● **Record extracts**
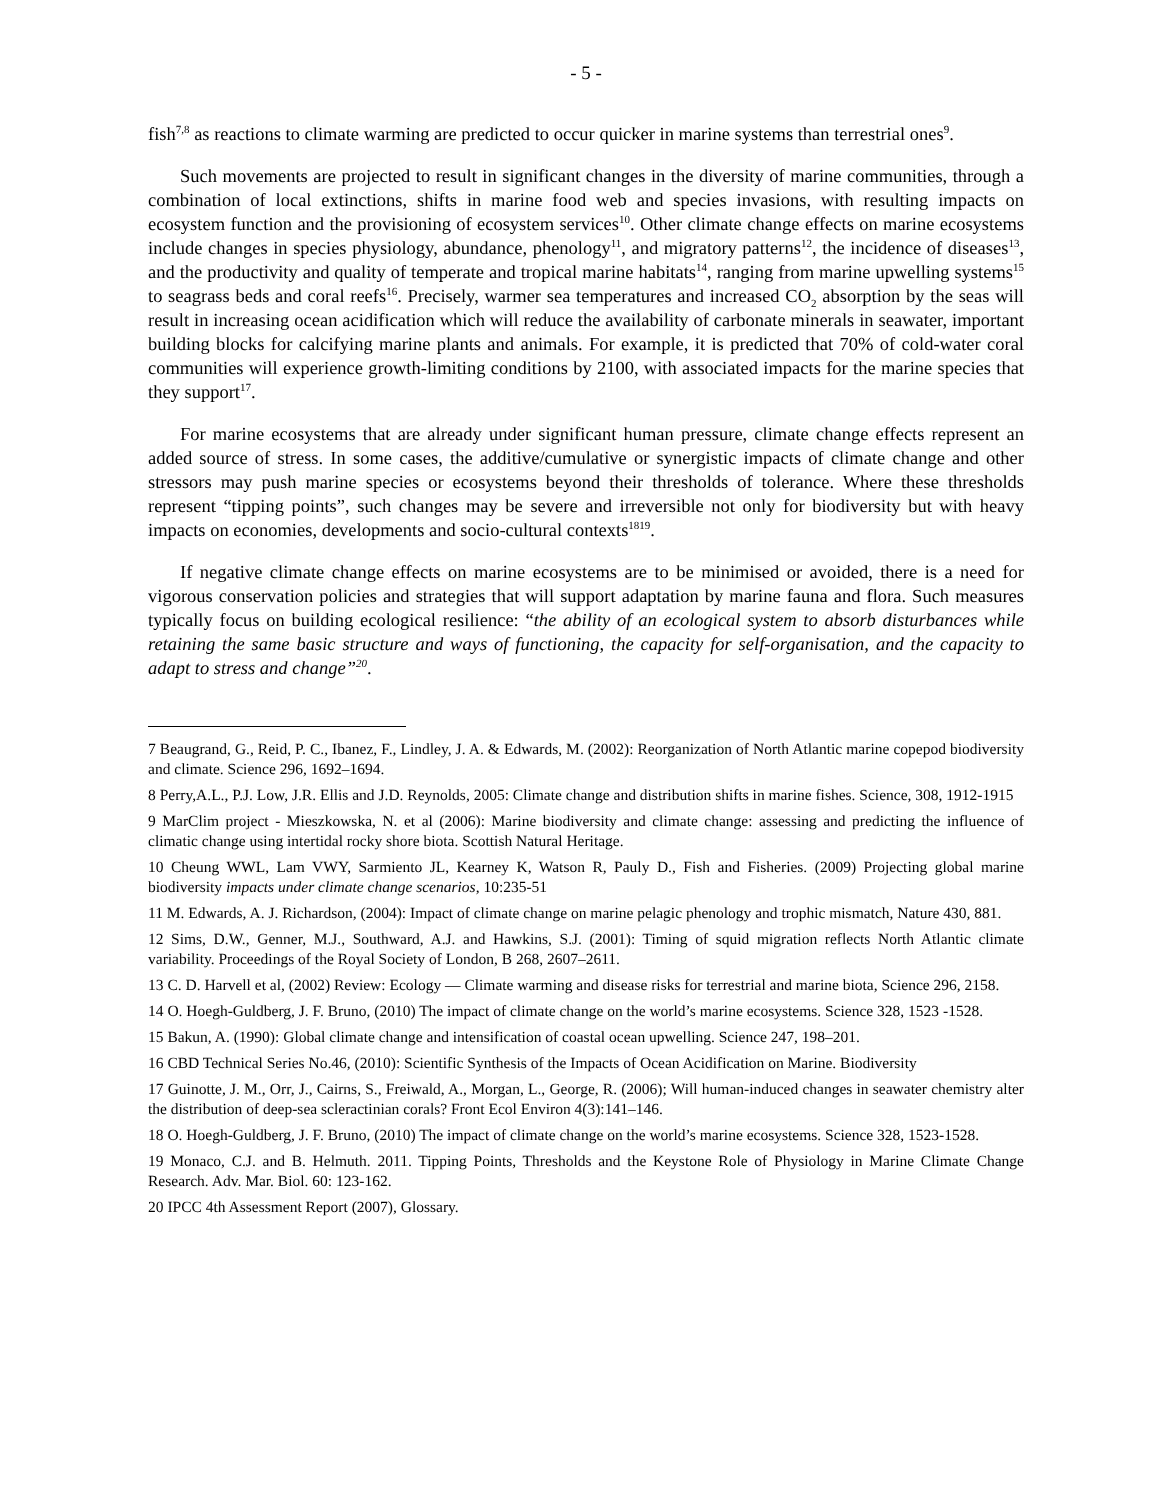- 5 -
fish<sup>7,8</sup> as reactions to climate warming are predicted to occur quicker in marine systems than terrestrial ones<sup>9</sup>.
Such movements are projected to result in significant changes in the diversity of marine communities, through a combination of local extinctions, shifts in marine food web and species invasions, with resulting impacts on ecosystem function and the provisioning of ecosystem services<sup>10</sup>. Other climate change effects on marine ecosystems include changes in species physiology, abundance, phenology<sup>11</sup>, and migratory patterns<sup>12</sup>, the incidence of diseases<sup>13</sup>, and the productivity and quality of temperate and tropical marine habitats<sup>14</sup>, ranging from marine upwelling systems<sup>15</sup> to seagrass beds and coral reefs<sup>16</sup>. Precisely, warmer sea temperatures and increased CO<sub>2</sub> absorption by the seas will result in increasing ocean acidification which will reduce the availability of carbonate minerals in seawater, important building blocks for calcifying marine plants and animals. For example, it is predicted that 70% of cold-water coral communities will experience growth-limiting conditions by 2100, with associated impacts for the marine species that they support<sup>17</sup>.
For marine ecosystems that are already under significant human pressure, climate change effects represent an added source of stress. In some cases, the additive/cumulative or synergistic impacts of climate change and other stressors may push marine species or ecosystems beyond their thresholds of tolerance. Where these thresholds represent “tipping points”, such changes may be severe and irreversible not only for biodiversity but with heavy impacts on economies, developments and socio-cultural contexts<sup>1819</sup>.
If negative climate change effects on marine ecosystems are to be minimised or avoided, there is a need for vigorous conservation policies and strategies that will support adaptation by marine fauna and flora. Such measures typically focus on building ecological resilience: “the ability of an ecological system to absorb disturbances while retaining the same basic structure and ways of functioning, the capacity for self-organisation, and the capacity to adapt to stress and change”<sup>20</sup>.
7 Beaugrand, G., Reid, P. C., Ibanez, F., Lindley, J. A. & Edwards, M. (2002): Reorganization of North Atlantic marine copepod biodiversity and climate. Science 296, 1692–1694.
8 Perry,A.L., P.J. Low, J.R. Ellis and J.D. Reynolds, 2005: Climate change and distribution shifts in marine fishes. Science, 308, 1912-1915
9 MarClim project - Mieszkowska, N. et al (2006): Marine biodiversity and climate change: assessing and predicting the influence of climatic change using intertidal rocky shore biota. Scottish Natural Heritage.
10 Cheung WWL, Lam VWY, Sarmiento JL, Kearney K, Watson R, Pauly D., Fish and Fisheries. (2009) Projecting global marine biodiversity impacts under climate change scenarios, 10:235-51
11 M. Edwards, A. J. Richardson, (2004): Impact of climate change on marine pelagic phenology and trophic mismatch, Nature 430, 881.
12 Sims, D.W., Genner, M.J., Southward, A.J. and Hawkins, S.J. (2001): Timing of squid migration reflects North Atlantic climate variability. Proceedings of the Royal Society of London, B 268, 2607–2611.
13 C. D. Harvell et al, (2002) Review: Ecology — Climate warming and disease risks for terrestrial and marine biota, Science 296, 2158.
14 O. Hoegh-Guldberg, J. F. Bruno, (2010) The impact of climate change on the world’s marine ecosystems. Science 328, 1523 -1528.
15 Bakun, A. (1990): Global climate change and intensification of coastal ocean upwelling. Science 247, 198–201.
16 CBD Technical Series No.46, (2010): Scientific Synthesis of the Impacts of Ocean Acidification on Marine. Biodiversity
17 Guinotte, J. M., Orr, J., Cairns, S., Freiwald, A., Morgan, L., George, R. (2006); Will human-induced changes in seawater chemistry alter the distribution of deep-sea scleractinian corals? Front Ecol Environ 4(3):141–146.
18 O. Hoegh-Guldberg, J. F. Bruno, (2010) The impact of climate change on the world’s marine ecosystems. Science 328, 1523-1528.
19 Monaco, C.J. and B. Helmuth. 2011. Tipping Points, Thresholds and the Keystone Role of Physiology in Marine Climate Change Research. Adv. Mar. Biol. 60: 123-162.
20 IPCC 4th Assessment Report (2007), Glossary.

● **Problem**
Copy out each line of the records above that includes "terrestrial".

● **Answer to the exercise**
fish<sup>7,8</sup> as reactions to climate warming are predicted to occur quicker in marine systems than terrestrial ones<sup>9</sup>.
13 C. D. Harvell et al, (2002) Review: Ecology — Climate warming and disease risks for terrestrial and marine biota, Science 296, 2158.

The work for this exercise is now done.